Marigny Elementary Principal Leslie Martin said she often gets a strange comment from parents of the students at the Mandeville school.
“I hear my kids are eating vegetables,” they tell her.
The students in pre-kindergarten through first grade have been learning to taste what they grow in the school’s garden.
Marigny Garden began as an Eagle Scout project, Martin said. Then a local Kiwanis Club built tables that are used for an outdoor classroom, and the school received a WOW Legacy Garden Project grant through the Northshore Community Foundation. Dedicated teachers, parents and grandparents have helped along the way.
It takes a village to establish a garden this size, Martin said. But Marigny Gardens has really begun to flourish with the help of St. Tammany Master Gardener program volunteers.
Marigny Garden was recently featured at the Louisiana Farm to School program presented by the State Department of Education, USDA and the LSU AgCenter in Baton Rouge. The project at Marigny Elementary demonstrates what William Afton, county agent for the LSU AgCenter in St. Tammany Parish, calls “best practices in a school gardening initiative.”
“They’re the role model,” Afton said. At the October conference, master gardeners who work with the garden gave a presentation in the success stories section of the program.
There are also master gardeners helping with garden projects at Woodlake Elementary, Pontchartrain Elementary and Lee Road Junior High schools.
Afton, a horticulturist, trains the St. Tammany Master Gardeners.
“My goal is to make sure the garden looks good all year long,” he said. “The master gardeners come once a week and help keep the garden up throughout the summer.”
He is involved in the schools at the planning level and as a resource to the volunteers. Afton said the Marigny Garden’s design creates a good learning environment and has made gardening fun.
“The students feel at home and are comfortably in the garden,” he said.
The layout started with an Eagle Scout’s beds, which are now a sensory garden where students can see, smell and taste a variety of herbs and vegetables. Students can also walk under a loofa gourd trellis; grow flowers in different-sized boots; and attract butterflies to the caterpillar and ladybug planters made from recycled tires. There is also a bathtub and tabletop garden.
With the maintenance and development of Marigny Gardens in the master gardeners’ hands, the teachers can focus on integrating the garden with the curriculum. Hands-on activities let the students learn how growing food involves math, science, social studies and the language arts.
Sue McGuire is a garden volunteer who has seen it grow since her grandchildren attended the school. She is delighted with the themes designed for the young students throughout the garden. There is a Be Kind Garden of sugar cane for "being sweet"; a Lettuce Garden for "Let Us Be Kind"; a Carrot Garden for "caring"; and a Sugar Snap Pea Garden for "peas," a food pun on “please.”
A centerpiece is the Gumbo Garden, where tomatoes, peppers, okra, parsley and green onions thrive. These ingredients will be harvested and go into a black kettle pot next week for the school’s annual Gumbo Party.

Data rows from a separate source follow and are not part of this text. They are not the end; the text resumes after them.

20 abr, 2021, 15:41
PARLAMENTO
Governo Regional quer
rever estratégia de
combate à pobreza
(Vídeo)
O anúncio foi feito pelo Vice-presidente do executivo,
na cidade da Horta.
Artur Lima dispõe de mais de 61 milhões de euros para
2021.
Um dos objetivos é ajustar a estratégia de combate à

Students in Karen Constanza’s first-grade class were in the garden recently, touring the Sensory Garden and harvesting vegetables to taste. They gathered kale, bok choy, snap beans and red and green lettuce.
“They will try them first, with no dressing,” Constanza said. After taking turns rotating the fresh-washed vegetables in the spinner, students were encouraged to try a bite. They then have the option of trying the vegetables with dressing, to add flavor.
The students were familiar with the beans, not by taste but from math class. They had gone to the garden to measure the two varieties that had been planted: the Asian long bean and the blue lake.
Martin, the principal, said the garden has been incorporated into the school curriculum. She calls the partnership with the Master Gardener program “a critical piece.”
“It’s beautiful when you have a partner ensuring that the kids have a very integrated learning experience,” she said, that's based on the ongoing design and development of the garden.